Piscinão de São Gonçalo vira descaso com a população

O Parque Ecológico Praia das Pedrinhas, o famoso Piscinão de São Gonçalo, custou R$ 13 milhões em sua inauguração em 2004, além dos R$ 4 milhões da revitalização em 2010, totalizando R$ 17 milhões já gastos com esse empreendimento. Se esse valor tivesse sido aplicado em rendimentos na poupança, com juros mais baixo em investimentos, de 2004 até 2018, já somaria o montante de R$ 44.335.405,00, segundo cálculo do Banco Central. A notícia é velha, mas os problemas que a ‘área de lazer’ passa são recentes. O local continua depredado, sem segurança, com mato alto, banheiros totalmente quebrados e nem de longe parece ser uma área de convivência para o gonçalense. Os valores investidos alí, da forma como está sendo gerido hoje, representa um desperdício do dinheiro público.

Sem perspectiva de reabertura, o dinheiro gasto com a revitalização poderia ter sido investido em outras prioridades. O valor corrigido, citado acima, poderia ser usado para construção de unidades habitacionais. Se pegarmos o exemplo da última entrega das moradias populares, em dezembro do ano passado, onde foram entregues 1.420 apartamentos, sendo 1.240 imóveis na área do antigo 3º Batalhão de Infantaria (BI) e 180 na Região Serrana, com investimento total de R$ 131.118.700,00, e levando em consideração que cada apartamento custou R$ 92.253,00 (em média), com o rendimento dos poco mais de R$ 44 milhões, daria para serem construídos 480 apartamentos populares.

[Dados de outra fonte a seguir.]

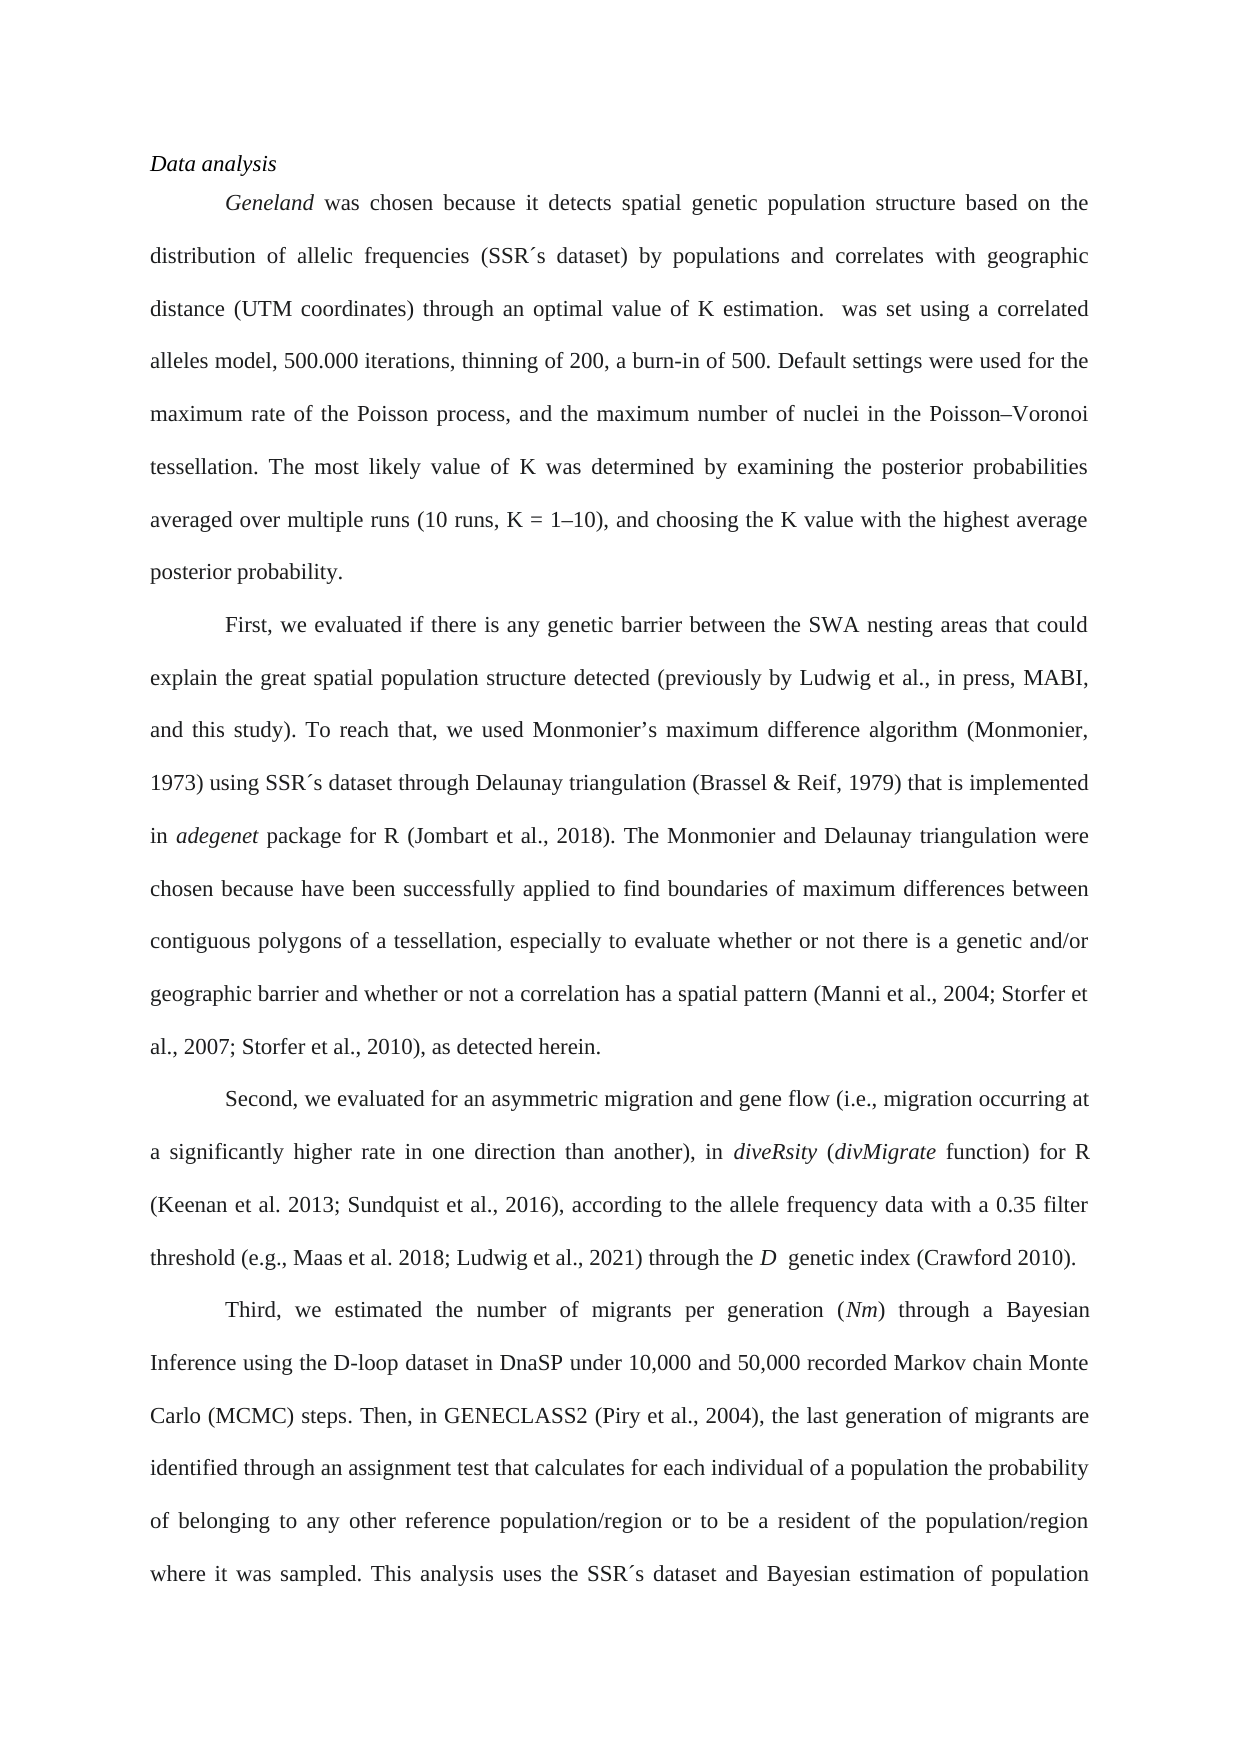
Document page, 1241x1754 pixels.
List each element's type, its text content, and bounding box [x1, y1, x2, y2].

text Data analysis [150, 150, 1090, 176]
text Geneland was chosen because it detects spatial genetic population structure based on the distribution of allelic frequencies (SSR´s dataset) by populations and correlates with geographic distance (UTM coordinates) through an optimal value of K estimation. was set using a correlated alleles model, 500.000 iterations, thinning of 200, a burn‐in of 500. Default settings were used for the maximum rate of the Poisson process, and the maximum number of nuclei in the Poisson–Voronoi tessellation. The most likely value of K was determined by examining the posterior probabilities averaged over multiple runs (10 runs, K = 1–10), and choosing the K value with the highest average posterior probability. [150, 189, 1090, 585]
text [150, 1296, 1090, 1586]
text First, we evaluated if there is any genetic barrier between the SWA nesting areas that could explain the great spatial population structure detected (previously by Ludwig et al., in press, MABI, and this study). To reach that, we used Monmonier’s maximum difference algorithm (Monmonier, 1973) using SSR´s dataset through Delaunay triangulation (Brassel & Reif, 1979) that is implemented in adegenet package for R (Jombart et al., 2018). The Monmonier and Delaunay triangulation were chosen because have been successfully applied to find boundaries of maximum differences between contiguous polygons of a tessellation, especially to evaluate whether or not there is a genetic and/or geographic barrier and whether or not a correlation has a spatial pattern (Manni et al., 2004; Storfer et al., 2007; Storfer et al., 2010), as detected herein. [150, 611, 1090, 1059]
text Second, we evaluated for an asymmetric migration and gene flow (i.e., migration occurring at a significantly higher rate in one direction than another), in diveRsity (divMigrate function) for R (Keenan et al. 2013; Sundquist et al., 2016), according to the allele frequency data with a 0.35 filter threshold (e.g., Maas et al. 2018; Ludwig et al., 2021) through the D genetic index (Crawford 2010). [150, 1086, 1090, 1270]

Enquanto nada é feito o espaço continua abandonado. Os bancos estão quebrados, o mato tomou conta do local onde era o lago, banheiros femininos e masculinos depredados, guarita para segurança abandonada, além de portões quebrados e muita sujeira espalhada.

A Secretaria de Estado de Esporte, Lazer e Juventude informou em nota que para reativar o parque é necessário pouco mais de R$ 2 milhões, com uma manutenção mensal de R$ 148 mil.

A Suderj, autarquia vinculada à esclarece que o Parque Ambiental Praia das Pedrinhas encontra-se aberto ao público.

O governo informou que vem mantendo em funcionamento as áreas de lazer e as atividades físicas, como as academias ao ar livre, pista de caminhada e quadra para a prática de esportes na areia. Para uma solução definitiva, a autarquia também vem procurando estabelecer uma parceria com a prefeitura de São Gonçalo e o setor privado para reativar a piscina do parque ambiental, uma vez que um projeto dessa ordem necessita de grande intervenção.